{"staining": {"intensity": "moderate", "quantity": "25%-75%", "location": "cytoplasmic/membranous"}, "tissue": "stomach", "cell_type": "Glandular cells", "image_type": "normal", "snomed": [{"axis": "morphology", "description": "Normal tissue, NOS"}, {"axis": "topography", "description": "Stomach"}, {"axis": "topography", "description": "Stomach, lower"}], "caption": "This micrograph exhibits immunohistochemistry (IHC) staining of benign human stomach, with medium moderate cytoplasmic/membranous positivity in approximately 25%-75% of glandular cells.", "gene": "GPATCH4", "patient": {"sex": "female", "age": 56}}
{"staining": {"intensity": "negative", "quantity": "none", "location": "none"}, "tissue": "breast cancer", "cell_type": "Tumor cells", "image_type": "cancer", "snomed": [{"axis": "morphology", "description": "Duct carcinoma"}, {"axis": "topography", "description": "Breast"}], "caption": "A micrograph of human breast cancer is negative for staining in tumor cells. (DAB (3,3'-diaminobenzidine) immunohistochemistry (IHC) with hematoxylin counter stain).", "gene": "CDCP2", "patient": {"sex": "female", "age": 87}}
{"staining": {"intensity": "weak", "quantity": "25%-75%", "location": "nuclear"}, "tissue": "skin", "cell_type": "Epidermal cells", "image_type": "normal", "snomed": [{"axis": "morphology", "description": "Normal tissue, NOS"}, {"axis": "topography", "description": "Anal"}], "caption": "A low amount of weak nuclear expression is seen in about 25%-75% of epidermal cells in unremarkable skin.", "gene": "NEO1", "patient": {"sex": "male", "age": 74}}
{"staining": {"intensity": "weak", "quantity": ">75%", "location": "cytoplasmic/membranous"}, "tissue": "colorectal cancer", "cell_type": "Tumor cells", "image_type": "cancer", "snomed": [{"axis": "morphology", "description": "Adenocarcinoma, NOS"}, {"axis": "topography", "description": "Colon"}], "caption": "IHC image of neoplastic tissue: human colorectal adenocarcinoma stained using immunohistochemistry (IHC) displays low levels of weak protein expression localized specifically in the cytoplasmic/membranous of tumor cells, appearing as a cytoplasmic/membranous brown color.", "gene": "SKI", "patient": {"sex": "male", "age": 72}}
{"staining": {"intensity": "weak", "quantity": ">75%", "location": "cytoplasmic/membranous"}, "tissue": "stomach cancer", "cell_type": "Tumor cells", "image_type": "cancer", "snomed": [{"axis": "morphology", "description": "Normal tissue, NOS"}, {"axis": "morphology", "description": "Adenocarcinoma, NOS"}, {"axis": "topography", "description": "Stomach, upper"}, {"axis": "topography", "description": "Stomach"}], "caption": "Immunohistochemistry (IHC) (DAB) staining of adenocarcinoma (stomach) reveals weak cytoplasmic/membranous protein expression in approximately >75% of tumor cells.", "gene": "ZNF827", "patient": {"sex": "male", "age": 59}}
□ □ □ □ □ □ □
Task to complete:
From top to bottom, repeat the data above without alteration.

Exercise output:
{"staining": {"intensity": "moderate", "quantity": "25%-75%", "location": "cytoplasmic/membranous"}, "tissue": "stomach", "cell_type": "Glandular cells", "image_type": "normal", "snomed": [{"axis": "morphology", "description": "Normal tissue, NOS"}, {"axis": "topography", "description": "Stomach"}, {"axis": "topography", "description": "Stomach, lower"}], "caption": "This micrograph exhibits immunohistochemistry (IHC) staining of benign human stomach, with medium moderate cytoplasmic/membranous positivity in approximately 25%-75% of glandular cells.", "gene": "GPATCH4", "patient": {"sex": "female", "age": 56}}
{"staining": {"intensity": "negative", "quantity": "none", "location": "none"}, "tissue": "breast cancer", "cell_type": "Tumor cells", "image_type": "cancer", "snomed": [{"axis": "morphology", "description": "Duct carcinoma"}, {"axis": "topography", "description": "Breast"}], "caption": "A micrograph of human breast cancer is negative for staining in tumor cells. (DAB (3,3'-diaminobenzidine) immunohistochemistry (IHC) with hematoxylin counter stain).", "gene": "CDCP2", "patient": {"sex": "female", "age": 87}}
{"staining": {"intensity": "weak", "quantity": "25%-75%", "location": "nuclear"}, "tissue": "skin", "cell_type": "Epidermal cells", "image_type": "normal", "snomed": [{"axis": "morphology", "description": "Normal tissue, NOS"}, {"axis": "topography", "description": "Anal"}], "caption": "A low amount of weak nuclear expression is seen in about 25%-75% of epidermal cells in unremarkable skin.", "gene": "NEO1", "patient": {"sex": "male", "age": 74}}
{"staining": {"intensity": "weak", "quantity": ">75%", "location": "cytoplasmic/membranous"}, "tissue": "colorectal cancer", "cell_type": "Tumor cells", "image_type": "cancer", "snomed": [{"axis": "morphology", "description": "Adenocarcinoma, NOS"}, {"axis": "topography", "description": "Colon"}], "caption": "IHC image of neoplastic tissue: human colorectal adenocarcinoma stained using immunohistochemistry (IHC) displays low levels of weak protein expression localized specifically in the cytoplasmic/membranous of tumor cells, appearing as a cytoplasmic/membranous brown color.", "gene": "SKI", "patient": {"sex": "male", "age": 72}}
{"staining": {"intensity": "weak", "quantity": ">75%", "location": "cytoplasmic/membranous"}, "tissue": "stomach cancer", "cell_type": "Tumor cells", "image_type": "cancer", "snomed": [{"axis": "morphology", "description": "Normal tissue, NOS"}, {"axis": "morphology", "description": "Adenocarcinoma, NOS"}, {"axis": "topography", "description": "Stomach, upper"}, {"axis": "topography", "description": "Stomach"}], "caption": "Immunohistochemistry (IHC) (DAB) staining of adenocarcinoma (stomach) reveals weak cytoplasmic/membranous protein expression in approximately >75% of tumor cells.", "gene": "ZNF827", "patient": {"sex": "male", "age": 59}}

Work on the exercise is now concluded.